When I let go of who I have been, and try my best to be more loving, I feel better about myself. When I feel better about myself, fear doesn't have the same ability to grab me by the throat the way it once did. When I am more loving to others, I am more loving to myself. I pray to be always more loving.

Monday, June 4, 2012

The Practise of Gratitude.

Yesterday my husband woke me from a late afternoon nap, to show me a tiny baby fawn curled up at the side of our front steps:



I wondered if his mother had put him into the trees and bushes, and he decided to move himself, or if he was placed there by his mother. He was very small, and didn't move when my husband walked way out onto the lawn to take his picture, but did open one eye, you can see the flash reflected. (An indication of his tiny size can be gained from the very small dog dish behind him.)

Today my friend was released from hospital, I went to pick him up and take him home. (This is the second of my friends to be in hospital during the last few weeks, the first one died on May 17th.) I've done all that I could do to help, and have offered to be phoned at any hour of the day or night, and also to help with weeding; as the weeds have been rampaging in his garden whilst he's been away.
I do what I can, and I let the rest go. I've discovered that it's very difficult not to hover in certain circumstances, but that if I wish to allow a friend their dignity, I must be willing to move back a step. In my arrogance, I may think that I know what is best for someone, but do I truly? Isn't this best left to their Higher Power?

To love, I must respect. To respect, I must be willing to allow for that which I might not choose for myself.
I must allow those I love to make their own choices. I can't live their lives for them, and I have no right to try to hammer the round peg of my solutions into the square hole of their problems. Let go, and let God.

Friday, June 1, 2012

More Than We Can Handle

This week has pushed me to my emotional limits. I've discovered that I'm stronger than I thought, have more courage than I'd have given myself credit for, and there are areas of my life philosophy which need rethinking.

I'm feeling very tired now, and until the situation resolves itself, I'm going to continue to be tired. I believe that friendship carries certain obligations, and I take them seriously - sometimes the greatest gift that we can give a friend is just to sit with them as they experience the pain and tragedies of life. We can't ease them, we can't fix them, all we can do is give the comfort of our time, freely shared.

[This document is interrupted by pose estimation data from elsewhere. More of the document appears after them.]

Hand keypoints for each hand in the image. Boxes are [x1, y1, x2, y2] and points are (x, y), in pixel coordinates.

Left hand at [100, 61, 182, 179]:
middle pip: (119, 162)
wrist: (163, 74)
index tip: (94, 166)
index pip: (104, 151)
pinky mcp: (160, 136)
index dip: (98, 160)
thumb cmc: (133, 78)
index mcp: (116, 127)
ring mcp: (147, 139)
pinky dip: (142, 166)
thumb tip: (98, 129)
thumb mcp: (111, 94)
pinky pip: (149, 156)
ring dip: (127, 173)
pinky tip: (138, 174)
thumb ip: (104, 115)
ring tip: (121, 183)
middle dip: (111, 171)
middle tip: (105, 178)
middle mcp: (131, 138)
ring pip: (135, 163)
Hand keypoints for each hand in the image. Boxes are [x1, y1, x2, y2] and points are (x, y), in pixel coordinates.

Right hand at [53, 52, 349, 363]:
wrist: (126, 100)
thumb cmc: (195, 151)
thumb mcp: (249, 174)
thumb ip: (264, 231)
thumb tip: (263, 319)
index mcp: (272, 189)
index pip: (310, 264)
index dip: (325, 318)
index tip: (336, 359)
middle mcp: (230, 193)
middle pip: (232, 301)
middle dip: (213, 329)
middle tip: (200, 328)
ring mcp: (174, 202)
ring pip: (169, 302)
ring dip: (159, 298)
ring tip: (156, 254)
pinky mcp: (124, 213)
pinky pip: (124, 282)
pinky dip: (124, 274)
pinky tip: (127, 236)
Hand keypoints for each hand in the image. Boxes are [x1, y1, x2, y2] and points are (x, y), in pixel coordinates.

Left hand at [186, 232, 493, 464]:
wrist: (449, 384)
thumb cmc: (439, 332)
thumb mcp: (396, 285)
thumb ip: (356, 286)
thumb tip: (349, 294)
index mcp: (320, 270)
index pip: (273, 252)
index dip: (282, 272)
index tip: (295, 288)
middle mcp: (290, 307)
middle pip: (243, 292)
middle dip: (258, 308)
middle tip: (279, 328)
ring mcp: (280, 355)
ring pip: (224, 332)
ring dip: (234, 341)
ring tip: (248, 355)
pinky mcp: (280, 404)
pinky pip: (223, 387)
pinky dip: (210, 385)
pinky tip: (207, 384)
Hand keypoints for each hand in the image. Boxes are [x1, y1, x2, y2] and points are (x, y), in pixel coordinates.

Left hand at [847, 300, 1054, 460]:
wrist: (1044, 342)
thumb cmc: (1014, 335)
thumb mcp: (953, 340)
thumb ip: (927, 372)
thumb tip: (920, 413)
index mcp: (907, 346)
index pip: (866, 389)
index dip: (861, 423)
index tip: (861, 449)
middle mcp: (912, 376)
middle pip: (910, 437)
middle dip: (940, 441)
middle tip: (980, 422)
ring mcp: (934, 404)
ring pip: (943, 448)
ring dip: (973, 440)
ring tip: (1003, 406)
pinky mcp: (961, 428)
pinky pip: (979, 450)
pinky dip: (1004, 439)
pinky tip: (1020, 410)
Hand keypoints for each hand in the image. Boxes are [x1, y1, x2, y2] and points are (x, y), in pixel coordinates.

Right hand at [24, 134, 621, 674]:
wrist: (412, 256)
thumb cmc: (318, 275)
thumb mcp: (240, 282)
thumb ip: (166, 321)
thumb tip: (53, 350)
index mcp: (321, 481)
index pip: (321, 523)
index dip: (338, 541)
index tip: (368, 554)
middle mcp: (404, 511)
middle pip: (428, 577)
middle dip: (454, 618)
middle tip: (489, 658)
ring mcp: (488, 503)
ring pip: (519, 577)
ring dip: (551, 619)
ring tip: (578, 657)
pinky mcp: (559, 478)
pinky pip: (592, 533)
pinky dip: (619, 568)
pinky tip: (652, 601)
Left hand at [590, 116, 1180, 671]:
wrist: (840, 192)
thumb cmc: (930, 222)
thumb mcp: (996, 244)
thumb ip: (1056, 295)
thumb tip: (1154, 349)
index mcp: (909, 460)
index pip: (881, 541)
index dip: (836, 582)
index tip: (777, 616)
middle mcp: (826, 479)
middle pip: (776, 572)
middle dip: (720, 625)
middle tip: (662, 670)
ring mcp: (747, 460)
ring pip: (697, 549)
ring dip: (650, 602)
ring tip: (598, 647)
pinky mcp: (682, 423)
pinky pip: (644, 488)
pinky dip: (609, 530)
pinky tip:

I'm really having to work my program so as not to be taken over by the fear that when my friend is released from hospital in a few days, he will do himself further harm. That's beyond my control. I cannot make him want to live after his life partner has died.

I keep catching myself worrying about this. I stop, take a moment's pause, then ask my Higher Power to remove my fear,  grant me peace and serenity.